Americans have every reason to envy Israel’s enlightened policies toward its LGBT citizens. So it puzzles me deeply when I hear of LGBT groups lending their sympathy to opponents of Israel.

The rights we have been fighting for and still have not fully achieved in the United States, LGBT Israelis already enjoy. I came out in the middle of the last century and witnessed firsthand the persecution and oppression of LGBT people. It was because of those early experiences that I devoted the last 40 years of my life to writing books and articles about our community’s history and progress…

My partner and I have been together for 40 years. Like 18,000 other same-sex couples in California, we got married in 2008. Though all 36,000 of us are still married as far as the state of California is concerned, Proposition 8 banned same-sex marriage for all others. Because federal laws don’t recognize our marriage, our legal bond doesn’t do us much good anyway. If we should decide to move next door to Arizona or Las Vegas or Oregon — or almost anywhere else in America — we wouldn’t be considered legally married. We both pay federal income tax, of course, but under the law we get none of the federal benefits that opposite-sex couples receive. In fact, the only result of our marriage with regard to taxes is that we have to pay our accountant triple: once for doing our state income tax as a married couple, a second and third time for doing our federal income tax as two single payers. And if one of us should die, that’s the end of her Social Security benefits for which she’d paid in for more than half a century; the surviving spouse gets absolutely nothing of those benefits.

If we’d lived in Israel, we’d be much better off. In 1994 the Israeli Supreme Court ruled in favor of granting spousal benefits to same-sex couples. In 2004 the court ruled that LGBT couples could qualify for common-law marriage status. In 2005 legislation was passed in Israel recognizing all same-sex marriages that are performed abroad.

So there can be no explanation for LGBT groups participating in wrong-headed actions such as the BDS movement that seeks boycott, divestment, and sanctions against Israel. Outside of Israel, everywhere in the Middle East, LGBT people are utterly despised under the law. Indeed, official treatment of LGBT people in other Middle East countries makes the bar raids and job losses and police entrapments that we experienced in the 1950s and ’60s seem like coddling. If a family wishes to rid itself of the embarrassment of a lesbian, gay, bisexual, or transgender member by “honor killing” there would be no legal consequences in the area governed by the Palestinian Authority or Hamas, or in Egypt, Iran, Jordan, Saudi Arabia, or Syria.

Needless to say, and as even the Amnesty International LGBT website shows, there’s no Middle Eastern country other than Israel in which lesbian or gay couples can receive spousal benefits, none other than Israel in which lesbians and gays can serve openly in the military, none other than Israel that protects lesbians and gays from discrimination or hate crimes. In Iran and Saudi Arabia we’re put to death.
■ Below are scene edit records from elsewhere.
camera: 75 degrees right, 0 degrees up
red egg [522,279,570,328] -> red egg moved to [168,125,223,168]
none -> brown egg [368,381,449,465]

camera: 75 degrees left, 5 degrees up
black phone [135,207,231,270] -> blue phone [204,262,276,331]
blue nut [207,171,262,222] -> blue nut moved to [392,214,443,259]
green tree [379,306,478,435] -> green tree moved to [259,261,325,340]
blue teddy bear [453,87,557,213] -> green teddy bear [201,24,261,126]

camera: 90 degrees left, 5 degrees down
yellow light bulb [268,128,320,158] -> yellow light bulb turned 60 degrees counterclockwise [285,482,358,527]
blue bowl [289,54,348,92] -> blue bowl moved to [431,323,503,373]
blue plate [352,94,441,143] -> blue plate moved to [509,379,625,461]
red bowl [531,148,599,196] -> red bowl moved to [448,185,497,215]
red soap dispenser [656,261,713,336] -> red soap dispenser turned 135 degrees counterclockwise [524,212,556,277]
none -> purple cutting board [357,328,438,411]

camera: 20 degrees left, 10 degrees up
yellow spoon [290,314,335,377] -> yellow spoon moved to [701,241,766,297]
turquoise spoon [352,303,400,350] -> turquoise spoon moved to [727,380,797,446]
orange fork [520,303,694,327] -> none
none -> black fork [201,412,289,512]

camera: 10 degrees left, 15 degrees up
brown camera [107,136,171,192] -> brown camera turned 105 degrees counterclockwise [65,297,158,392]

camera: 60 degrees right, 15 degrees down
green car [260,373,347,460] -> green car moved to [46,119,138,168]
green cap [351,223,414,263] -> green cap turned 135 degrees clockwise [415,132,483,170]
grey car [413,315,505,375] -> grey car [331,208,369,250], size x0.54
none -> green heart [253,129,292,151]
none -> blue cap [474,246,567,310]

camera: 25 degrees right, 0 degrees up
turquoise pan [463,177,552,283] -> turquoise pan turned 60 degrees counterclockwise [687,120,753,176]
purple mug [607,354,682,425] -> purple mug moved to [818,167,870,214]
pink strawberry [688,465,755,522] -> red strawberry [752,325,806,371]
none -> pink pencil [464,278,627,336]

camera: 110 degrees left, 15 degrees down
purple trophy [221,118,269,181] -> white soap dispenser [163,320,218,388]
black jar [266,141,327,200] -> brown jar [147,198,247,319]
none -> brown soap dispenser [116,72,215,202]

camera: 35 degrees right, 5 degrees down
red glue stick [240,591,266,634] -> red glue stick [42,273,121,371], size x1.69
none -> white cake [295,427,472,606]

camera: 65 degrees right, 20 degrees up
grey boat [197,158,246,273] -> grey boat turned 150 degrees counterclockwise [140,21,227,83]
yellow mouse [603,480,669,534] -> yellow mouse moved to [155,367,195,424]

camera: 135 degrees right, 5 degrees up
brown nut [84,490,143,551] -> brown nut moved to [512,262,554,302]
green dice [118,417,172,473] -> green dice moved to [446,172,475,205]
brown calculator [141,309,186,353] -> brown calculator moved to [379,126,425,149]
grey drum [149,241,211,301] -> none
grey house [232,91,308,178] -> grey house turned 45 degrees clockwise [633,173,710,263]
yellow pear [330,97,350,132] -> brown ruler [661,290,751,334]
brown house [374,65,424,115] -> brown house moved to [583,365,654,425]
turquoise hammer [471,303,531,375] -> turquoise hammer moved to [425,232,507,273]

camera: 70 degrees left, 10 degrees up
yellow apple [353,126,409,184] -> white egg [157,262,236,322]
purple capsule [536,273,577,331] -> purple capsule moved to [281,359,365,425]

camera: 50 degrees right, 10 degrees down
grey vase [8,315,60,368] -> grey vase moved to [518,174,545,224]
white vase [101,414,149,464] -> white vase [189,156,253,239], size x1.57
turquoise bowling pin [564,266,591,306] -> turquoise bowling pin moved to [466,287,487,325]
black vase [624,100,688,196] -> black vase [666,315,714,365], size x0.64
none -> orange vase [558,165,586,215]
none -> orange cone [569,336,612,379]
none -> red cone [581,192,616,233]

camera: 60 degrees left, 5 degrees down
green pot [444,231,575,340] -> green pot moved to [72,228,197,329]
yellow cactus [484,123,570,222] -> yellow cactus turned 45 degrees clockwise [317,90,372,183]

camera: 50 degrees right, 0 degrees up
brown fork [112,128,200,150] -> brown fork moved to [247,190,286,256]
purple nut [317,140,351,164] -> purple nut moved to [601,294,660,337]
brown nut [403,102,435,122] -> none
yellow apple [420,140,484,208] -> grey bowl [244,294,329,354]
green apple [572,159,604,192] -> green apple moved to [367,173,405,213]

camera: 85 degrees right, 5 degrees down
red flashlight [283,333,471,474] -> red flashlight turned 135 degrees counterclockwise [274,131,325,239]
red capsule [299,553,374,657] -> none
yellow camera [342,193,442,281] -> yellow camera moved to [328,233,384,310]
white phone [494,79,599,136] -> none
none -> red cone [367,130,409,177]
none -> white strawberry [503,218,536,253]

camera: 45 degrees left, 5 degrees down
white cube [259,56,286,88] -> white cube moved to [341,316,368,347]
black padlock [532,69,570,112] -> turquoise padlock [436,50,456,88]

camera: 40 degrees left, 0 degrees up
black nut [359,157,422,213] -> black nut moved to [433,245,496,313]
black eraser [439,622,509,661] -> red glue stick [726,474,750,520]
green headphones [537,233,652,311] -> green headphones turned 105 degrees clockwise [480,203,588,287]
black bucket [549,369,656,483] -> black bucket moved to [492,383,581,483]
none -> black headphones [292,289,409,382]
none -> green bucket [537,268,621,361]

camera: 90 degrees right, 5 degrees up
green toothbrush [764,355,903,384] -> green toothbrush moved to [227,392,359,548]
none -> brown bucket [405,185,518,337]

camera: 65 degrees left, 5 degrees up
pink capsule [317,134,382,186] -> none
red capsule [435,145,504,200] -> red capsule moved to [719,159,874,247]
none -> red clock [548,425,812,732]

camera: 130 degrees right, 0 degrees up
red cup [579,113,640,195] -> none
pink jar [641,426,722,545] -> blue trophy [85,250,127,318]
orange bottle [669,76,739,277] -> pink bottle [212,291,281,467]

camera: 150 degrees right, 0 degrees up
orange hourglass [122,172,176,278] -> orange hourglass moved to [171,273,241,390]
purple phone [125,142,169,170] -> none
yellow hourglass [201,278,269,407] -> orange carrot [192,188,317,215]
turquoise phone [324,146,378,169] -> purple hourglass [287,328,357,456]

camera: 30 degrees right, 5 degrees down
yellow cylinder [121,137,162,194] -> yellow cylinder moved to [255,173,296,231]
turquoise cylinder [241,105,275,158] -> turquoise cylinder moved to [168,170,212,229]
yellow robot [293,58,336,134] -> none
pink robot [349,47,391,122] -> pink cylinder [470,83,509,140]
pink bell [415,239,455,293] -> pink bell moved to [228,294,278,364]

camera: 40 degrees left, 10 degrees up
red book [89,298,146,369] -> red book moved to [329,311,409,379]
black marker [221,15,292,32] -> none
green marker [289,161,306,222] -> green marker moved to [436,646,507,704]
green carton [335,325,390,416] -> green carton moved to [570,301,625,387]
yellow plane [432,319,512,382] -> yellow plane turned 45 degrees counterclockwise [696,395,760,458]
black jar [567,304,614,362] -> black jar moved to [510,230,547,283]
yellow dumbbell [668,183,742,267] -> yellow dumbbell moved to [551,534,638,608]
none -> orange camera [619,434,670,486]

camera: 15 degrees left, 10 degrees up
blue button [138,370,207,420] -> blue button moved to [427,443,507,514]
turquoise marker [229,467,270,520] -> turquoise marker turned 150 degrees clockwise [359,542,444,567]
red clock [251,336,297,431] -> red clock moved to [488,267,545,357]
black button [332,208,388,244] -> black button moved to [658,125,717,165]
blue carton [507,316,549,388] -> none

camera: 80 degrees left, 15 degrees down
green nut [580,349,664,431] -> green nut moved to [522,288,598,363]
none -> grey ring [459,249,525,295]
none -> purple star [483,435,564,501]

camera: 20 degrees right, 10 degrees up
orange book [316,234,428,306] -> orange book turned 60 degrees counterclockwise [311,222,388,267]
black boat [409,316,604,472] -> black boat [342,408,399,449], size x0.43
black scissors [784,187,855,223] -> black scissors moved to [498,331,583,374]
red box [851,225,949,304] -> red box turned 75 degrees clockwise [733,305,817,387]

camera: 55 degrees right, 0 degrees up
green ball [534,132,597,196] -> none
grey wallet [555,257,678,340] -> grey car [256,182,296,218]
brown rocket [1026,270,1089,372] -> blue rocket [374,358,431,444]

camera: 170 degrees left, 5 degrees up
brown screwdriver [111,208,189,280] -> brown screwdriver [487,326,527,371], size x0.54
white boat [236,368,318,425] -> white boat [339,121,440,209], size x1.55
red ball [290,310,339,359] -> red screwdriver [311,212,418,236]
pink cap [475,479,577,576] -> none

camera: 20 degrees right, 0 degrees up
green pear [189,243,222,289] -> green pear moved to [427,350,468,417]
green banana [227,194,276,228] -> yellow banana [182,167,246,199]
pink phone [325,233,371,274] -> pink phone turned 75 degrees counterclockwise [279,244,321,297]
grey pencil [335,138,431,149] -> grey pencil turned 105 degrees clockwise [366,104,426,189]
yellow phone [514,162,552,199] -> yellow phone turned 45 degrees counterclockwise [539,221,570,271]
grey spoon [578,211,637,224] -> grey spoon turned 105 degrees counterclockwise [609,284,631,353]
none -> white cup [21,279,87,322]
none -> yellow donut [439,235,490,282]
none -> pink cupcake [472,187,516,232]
In Syria we’re thrown in prison for three years. In Egypt we’re prosecuted under lewd conduct laws, and we’re illegal in Lebanon and Libya too.

All of this is true, but I’m afraid that for the anti-Zionists in the gay community, it’s beside the point. For example, here’s a random comment posted in response to Faderman’s article:

Granted Israel treats its Jewish LGBT citizens (though not Arab: Christian or Muslim or Atheist), better than other countries in the Middle East. But so what? That should be of absolutely zero moral value when judging its policies of occupation and aggression against the native Palestinians.

It doesn’t hurt to explain, as Faderman does so well, just how great the contrast is between Israel and the various monarchies, hereditary or military dictatorships and Islamic ‘republics’ that make up the Middle East, or even the contrast between Israel and the US. But until we can also explain that ‘Palestinians’ are no more ‘native’ to the region than Jews, that the land is not ‘occupied’ and that the aggressors in the conflict are not the Israelis — until it’s possible to break the stranglehold that the anti-Zionists have managed to place on ‘progressive’ thinking and media — our explanations will fall on deaf ears.